[Collected data]
::::
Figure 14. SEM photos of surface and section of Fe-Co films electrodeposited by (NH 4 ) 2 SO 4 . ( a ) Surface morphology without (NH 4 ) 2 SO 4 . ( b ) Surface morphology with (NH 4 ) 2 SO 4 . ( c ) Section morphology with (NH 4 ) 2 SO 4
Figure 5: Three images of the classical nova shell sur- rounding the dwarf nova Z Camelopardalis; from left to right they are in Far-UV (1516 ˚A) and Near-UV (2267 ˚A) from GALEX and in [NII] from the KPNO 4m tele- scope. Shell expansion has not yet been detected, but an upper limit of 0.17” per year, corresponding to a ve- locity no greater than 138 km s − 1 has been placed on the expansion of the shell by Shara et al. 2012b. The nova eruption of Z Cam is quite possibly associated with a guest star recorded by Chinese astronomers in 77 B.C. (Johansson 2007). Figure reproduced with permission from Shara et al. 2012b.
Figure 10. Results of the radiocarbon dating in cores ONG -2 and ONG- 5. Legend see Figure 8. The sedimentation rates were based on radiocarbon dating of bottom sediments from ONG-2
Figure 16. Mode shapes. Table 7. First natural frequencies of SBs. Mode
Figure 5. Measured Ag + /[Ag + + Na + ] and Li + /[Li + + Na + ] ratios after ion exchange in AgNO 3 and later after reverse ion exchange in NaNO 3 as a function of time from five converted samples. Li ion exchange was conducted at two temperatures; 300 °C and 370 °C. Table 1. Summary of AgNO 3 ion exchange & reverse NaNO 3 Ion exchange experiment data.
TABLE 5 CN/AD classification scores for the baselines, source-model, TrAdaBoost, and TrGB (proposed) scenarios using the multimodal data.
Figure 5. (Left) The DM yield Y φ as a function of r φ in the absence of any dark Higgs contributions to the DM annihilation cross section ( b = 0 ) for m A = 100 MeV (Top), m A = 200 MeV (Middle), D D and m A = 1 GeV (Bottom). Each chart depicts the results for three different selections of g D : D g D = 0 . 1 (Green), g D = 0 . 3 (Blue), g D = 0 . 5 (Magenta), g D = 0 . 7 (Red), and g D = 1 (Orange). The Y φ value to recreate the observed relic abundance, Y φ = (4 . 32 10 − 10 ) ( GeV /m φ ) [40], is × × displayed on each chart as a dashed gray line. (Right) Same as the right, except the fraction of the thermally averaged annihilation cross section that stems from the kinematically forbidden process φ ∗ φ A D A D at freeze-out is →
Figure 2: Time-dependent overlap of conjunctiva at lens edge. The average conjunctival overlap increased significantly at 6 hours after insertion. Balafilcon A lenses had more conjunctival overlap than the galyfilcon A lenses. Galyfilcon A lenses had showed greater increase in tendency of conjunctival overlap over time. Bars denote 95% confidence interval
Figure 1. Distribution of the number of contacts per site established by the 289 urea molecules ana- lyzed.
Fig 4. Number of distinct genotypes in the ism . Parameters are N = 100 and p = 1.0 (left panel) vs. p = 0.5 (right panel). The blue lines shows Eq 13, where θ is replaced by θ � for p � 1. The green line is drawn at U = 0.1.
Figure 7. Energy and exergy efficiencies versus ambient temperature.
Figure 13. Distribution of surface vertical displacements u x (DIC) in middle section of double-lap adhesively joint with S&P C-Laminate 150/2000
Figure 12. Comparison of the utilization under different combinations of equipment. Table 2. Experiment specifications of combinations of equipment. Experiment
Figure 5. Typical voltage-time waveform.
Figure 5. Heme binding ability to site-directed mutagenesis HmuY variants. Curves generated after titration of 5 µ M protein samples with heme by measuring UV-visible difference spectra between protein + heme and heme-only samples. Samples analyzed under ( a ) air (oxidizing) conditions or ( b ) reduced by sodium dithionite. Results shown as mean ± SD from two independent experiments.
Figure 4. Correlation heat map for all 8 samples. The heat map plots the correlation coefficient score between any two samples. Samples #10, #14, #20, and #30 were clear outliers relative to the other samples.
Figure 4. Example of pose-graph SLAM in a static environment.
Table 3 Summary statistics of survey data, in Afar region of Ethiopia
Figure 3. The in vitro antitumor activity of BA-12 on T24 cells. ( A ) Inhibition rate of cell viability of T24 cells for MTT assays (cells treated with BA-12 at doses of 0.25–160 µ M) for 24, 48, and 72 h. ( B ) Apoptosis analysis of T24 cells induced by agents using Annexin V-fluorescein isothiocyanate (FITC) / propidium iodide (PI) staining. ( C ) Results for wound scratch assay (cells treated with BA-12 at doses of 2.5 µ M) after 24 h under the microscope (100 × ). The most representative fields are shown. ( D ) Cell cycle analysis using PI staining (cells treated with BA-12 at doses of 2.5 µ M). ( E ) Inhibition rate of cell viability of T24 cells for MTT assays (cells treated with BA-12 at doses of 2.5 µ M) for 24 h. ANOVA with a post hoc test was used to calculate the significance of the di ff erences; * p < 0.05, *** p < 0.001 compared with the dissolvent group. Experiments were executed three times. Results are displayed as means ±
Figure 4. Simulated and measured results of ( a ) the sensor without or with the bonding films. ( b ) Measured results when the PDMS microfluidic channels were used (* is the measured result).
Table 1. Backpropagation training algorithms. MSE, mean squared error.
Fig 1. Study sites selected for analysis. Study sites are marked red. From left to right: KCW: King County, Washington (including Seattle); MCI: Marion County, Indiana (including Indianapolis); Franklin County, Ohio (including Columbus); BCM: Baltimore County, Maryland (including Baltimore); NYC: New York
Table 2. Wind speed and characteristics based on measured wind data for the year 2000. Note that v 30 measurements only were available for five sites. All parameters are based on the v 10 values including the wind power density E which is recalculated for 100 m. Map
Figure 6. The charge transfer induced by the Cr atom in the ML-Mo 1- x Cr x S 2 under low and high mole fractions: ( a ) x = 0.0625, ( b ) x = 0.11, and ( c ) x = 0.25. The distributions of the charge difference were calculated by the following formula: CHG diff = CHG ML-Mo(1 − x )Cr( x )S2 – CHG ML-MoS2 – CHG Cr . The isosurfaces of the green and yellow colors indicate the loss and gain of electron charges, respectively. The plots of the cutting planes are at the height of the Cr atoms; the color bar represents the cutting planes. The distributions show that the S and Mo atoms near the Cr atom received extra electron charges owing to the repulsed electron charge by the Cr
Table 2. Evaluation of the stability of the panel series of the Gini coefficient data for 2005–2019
::::
* To do *
Your task is to copy every line in the entries that holds the string "different".

* Answer *
Figure 5. (Left) The DM yield Y φ as a function of r φ in the absence of any dark Higgs contributions to the DM annihilation cross section ( b = 0 ) for m A = 100 MeV (Top), m A = 200 MeV (Middle), D D and m A = 1 GeV (Bottom). Each chart depicts the results for three different selections of g D : D g D = 0 . 1 (Green), g D = 0 . 3 (Blue), g D = 0 . 5 (Magenta), g D = 0 . 7 (Red), and g D = 1 (Orange). The Y φ value to recreate the observed relic abundance, Y φ = (4 . 32 10 − 10 ) ( GeV /m φ ) [40], is × × displayed on each chart as a dashed gray line. (Right) Same as the right, except the fraction of the thermally averaged annihilation cross section that stems from the kinematically forbidden process φ ∗ φ A D A D at freeze-out is →
Figure 12. Comparison of the utilization under different combinations of equipment. Table 2. Experiment specifications of combinations of equipment. Experiment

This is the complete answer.